The guidelines are lacking a concrete demonstration of foreclosure, what it means to raise rivals’ cost, and how to actually assess the target, he added. "The guidelines mention that the agencies would look at econometric models and consider consistency across models before they raise any concerns," he said. "But there is not a lot of detail there."
It’s of course useful to have the agencies on the record explaining how they approach vertical mergers, which will make the process clearer going forward.
These are however only guidelines, which must be approved before becoming legally binding.
"Hopefully we are actually able to get to a set of guidelines into force. It would be a good thing for the antitrust bar and the business world generally to have objective words on the page that explain how the FTC and the DoJ will look at vertical mergers," said John.
In terms of next steps, the DoJ can sign these off relatively easily, but the FTC has to hold a vote first. The two Democrat commissioners at the FTC abstained from the vote, and both released statements that were critical of the part of the guidelines that suggested that the thresholds should be lower.

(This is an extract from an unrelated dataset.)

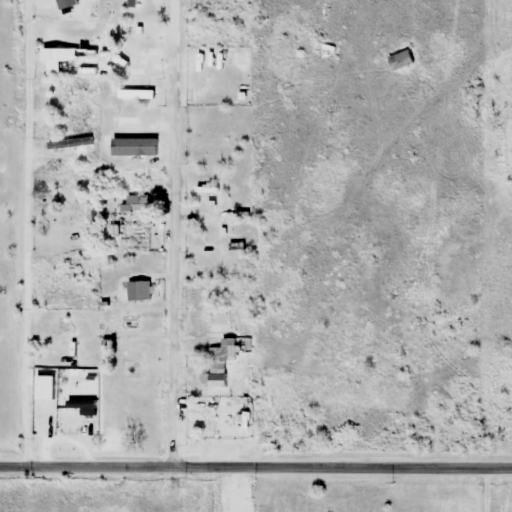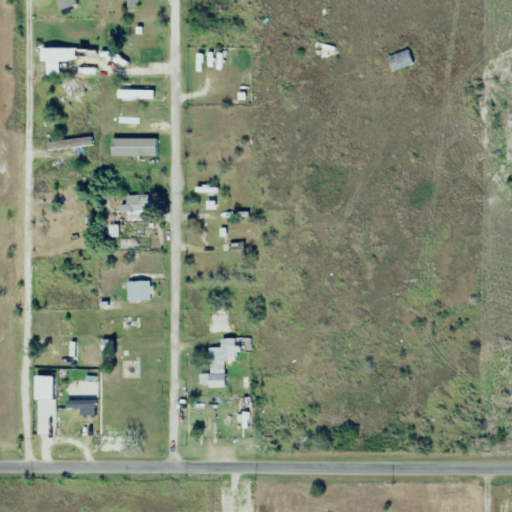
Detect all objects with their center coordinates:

They both suggested that the agencies should be “more sceptical of efficiencies”. Commissioner Rohit Chopra went as far as to suggest that the agencies should rethink the entire consumer welfare structure.
"Everybody else is happy in the sense that these guidelines are a dramatic improvement over what is in place now, which is basically nothing," said Culley. "They fall a bit short on the level of detail we would expect though – only 8.5 pages – they’re a quarter of the length of the horizontal merger guidelines."
There are further areas that could have been considered too, said John.
· "It is notable that the new guidelines address only vertical mergers but would completely withdraw the 1984 non-horizontal guidelines, which include a section that addresses potential competition along with the section that addresses vertical mergers," he said.